Most Organizations Don’t Follow Best Backup Practices

In a survey of 400 veteran IT security practitioners, across a wide variety of industries such as healthcare, tech, education and finance, focused on data resilience, 93 percent said they have a ransomware readiness plan, but there are significant knowledge gaps.

26 percent said the cloud is too risky for backup, but only a third back up to both the cloud and encrypted hardware storage.

82 percent want their organizations to require encrypted hardware USB devices but only a third actually do that.

Only 20 percent backup in real-time and even less than that use the 3-2-1 backup strategy, long-established as best practice.

What is the 3-2-1 strategy?

  • Three copies of backups
  • Copies on two different devices
  • One copy offline

Data loss can come from a variety of events, from natural disasters to hacking. Remote work makes the risk greater.

If an organization – or an individual – follows best practices for backup, they stand the best chance, the least expensive chance and the least disruptive chance of recovering from an event.

While 90 percent of the respondents agree that hybrid and remote work are here to stay, some are not circling back to figure out how the new work world impacts their disaster recovery strategy.

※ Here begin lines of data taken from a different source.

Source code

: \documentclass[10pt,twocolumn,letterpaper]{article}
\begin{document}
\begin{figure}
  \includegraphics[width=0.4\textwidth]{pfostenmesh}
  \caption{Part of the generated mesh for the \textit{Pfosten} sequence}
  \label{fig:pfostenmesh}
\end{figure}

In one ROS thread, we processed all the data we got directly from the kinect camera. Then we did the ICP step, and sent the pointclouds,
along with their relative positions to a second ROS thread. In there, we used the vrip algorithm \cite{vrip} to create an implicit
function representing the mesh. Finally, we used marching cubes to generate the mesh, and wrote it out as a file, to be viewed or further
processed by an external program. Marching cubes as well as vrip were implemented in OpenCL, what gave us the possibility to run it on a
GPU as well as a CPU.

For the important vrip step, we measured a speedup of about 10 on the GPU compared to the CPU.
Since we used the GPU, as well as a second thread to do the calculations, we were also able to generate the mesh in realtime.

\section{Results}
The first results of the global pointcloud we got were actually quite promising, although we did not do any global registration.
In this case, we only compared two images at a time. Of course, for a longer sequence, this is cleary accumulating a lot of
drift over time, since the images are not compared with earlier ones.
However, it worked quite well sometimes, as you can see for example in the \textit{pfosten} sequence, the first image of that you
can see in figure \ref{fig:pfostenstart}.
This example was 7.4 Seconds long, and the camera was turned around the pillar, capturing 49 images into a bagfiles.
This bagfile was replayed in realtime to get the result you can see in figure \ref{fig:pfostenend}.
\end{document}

Of those that are going back to review their backup strategy, only half of them are addressing integration and enforcement of new technologies.

Only a third have mandatory encrypted USB storage in place (have you ever lost a flash drive?).

25 percent said that hybrid work policies put in place are not being strictly followed, even though 82 percent are continually reinforcing those policies.

60 percent do not backup their data or devices before starting remote work.